Text passage:
::::

As a professional full-time artist MARCO LUCCIO has held 35 solo exhibitions including a major show in New York City. He has exhibited in over 150 group, curated and award shows internationally and received several commissions. Luccio’s work is represented in numerous private, public and corporate collections, including the New York Public Library, the Museum of the City of New York, the New York Historical Society and the National Gallery of Australia. His work has been shortlisted for many prestigious awards including the 2009 and 2010 Dobell Prize for Drawing and the 2013 Adelaide Perry Prize for Drawing. In addition, Luccio has presented many guest lectures at institutions throughout Australia and overseas, including the National Gallery of Victoria and the Art Students League of New York. The full series of Marco’s etchings for John Hughes’s book The Garden of Sorrows will be exhibited in Melbourne in November 2013. Visit Marco at www.marcoluccio.com

SUZANNE LUMMIS is an executive board member of Beyond Baroque Literary Arts Center, founding member of the serio-comic performance troupe Nearly Fatal Women, and Literary Organizer for The Arroyo Arts Collective’s “Poetry in the Windows” public arts project.  Her poems have appeared in such journals as Ploughshares, The New Ohio Review, Hotel Amerika, Antioch Review, The Hudson Review, Rattling Wall, Solo Novo and the ambitious new literary magazine out of Santa Barbara, Miramar. She teaches several poetry workshops for The UCLA Extension Writers’ Program, including those she designed, “The Complete Poet: Vulnerability, Sexuality, Sense of Humor,” and “Poetry Goes to the Movies: The Poem Noir”.  Her definitive essay on the poem noir appeared in New Mexico’s Malpais Review. In 2011, her organization, The Los Angeles Poetry Festival, produced a 25-event citywide series, Night and the City: L.A. Noir in Poetry Fiction and Film. In 2013, National Public Radio’s “All Things Considered” aired a segment on Suzanne Lummis and the noir element in Los Angeles poetry.

MORRIS LURIE (1938-2014) was a prolific Australian author who produced work in many genres, though he is best known for his novels, short stories and children’s books. For his previous appearances in Contrappasso, he supplied this biographical note: “Morris Lurie, to his horror and amazement, finds himself suddenly seventy-five years old. Where, mere moments ago, he was at Thos Cook in Tangier unwrapping the brown-paper parcel of his first book, Rappaport. Some three dozen or so others seem to have accrued since – novels, stories, pieces, children’s books. Flying Home, Madness, The Twenty-Seventh Annual African Hippopotamus Race. His autobiography, Whole Life, won the Bicentennial Banjo Award. Hergesheimer in the Present Tense, a kind of novel in thirty hybrid chapters or stories, is imminent. He has been honoured with the Patrick White Award and a noisy granddaughter. His love of jazz is unabated. He lives and works where he was born, in Melbourne.”

::::

Study questions:
1. In the biographical notes, what award did Morris Lurie's autobiography Whole Life win?
2. Using the biographical notes, decide whether each statement is true, answering yes or no and quoting the words that settle it: (a) Marco Luccio has held 35 solo exhibitions. (b) Suzanne Lummis's essay on the poem noir appeared in The Hudson Review. (c) Marco Luccio's work was shortlisted for the 2013 Adelaide Perry Prize for Drawing.
3. List every collection that the biographical notes name as holding Marco Luccio's work.

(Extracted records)
::::

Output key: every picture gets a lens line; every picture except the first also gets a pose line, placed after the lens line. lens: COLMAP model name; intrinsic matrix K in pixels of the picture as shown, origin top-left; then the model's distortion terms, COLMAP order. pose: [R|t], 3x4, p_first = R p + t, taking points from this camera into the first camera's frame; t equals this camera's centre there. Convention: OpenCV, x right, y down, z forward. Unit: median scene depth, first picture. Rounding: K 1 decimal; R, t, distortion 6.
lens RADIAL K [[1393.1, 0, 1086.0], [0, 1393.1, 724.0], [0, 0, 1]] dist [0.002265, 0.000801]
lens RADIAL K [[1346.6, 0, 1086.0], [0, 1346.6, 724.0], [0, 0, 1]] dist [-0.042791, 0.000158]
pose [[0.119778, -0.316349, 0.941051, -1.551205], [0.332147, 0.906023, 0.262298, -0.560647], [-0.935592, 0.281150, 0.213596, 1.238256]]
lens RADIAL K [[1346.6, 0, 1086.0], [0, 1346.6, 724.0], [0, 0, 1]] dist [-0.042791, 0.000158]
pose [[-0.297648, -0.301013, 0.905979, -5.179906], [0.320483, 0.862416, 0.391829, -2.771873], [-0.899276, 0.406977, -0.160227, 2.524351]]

::::

Solutions by task:
1. It won the Bicentennial Banjo Award.

2.
(a) Yes: "has held 35 solo exhibitions"
(b) No: "Her definitive essay on the poem noir appeared in New Mexico’s Malpais Review."
(c) Yes: "the 2013 Adelaide Perry Prize for Drawing"

3.
- the New York Public Library
- the Museum of the City of New York
- the New York Historical Society
- the National Gallery of Australia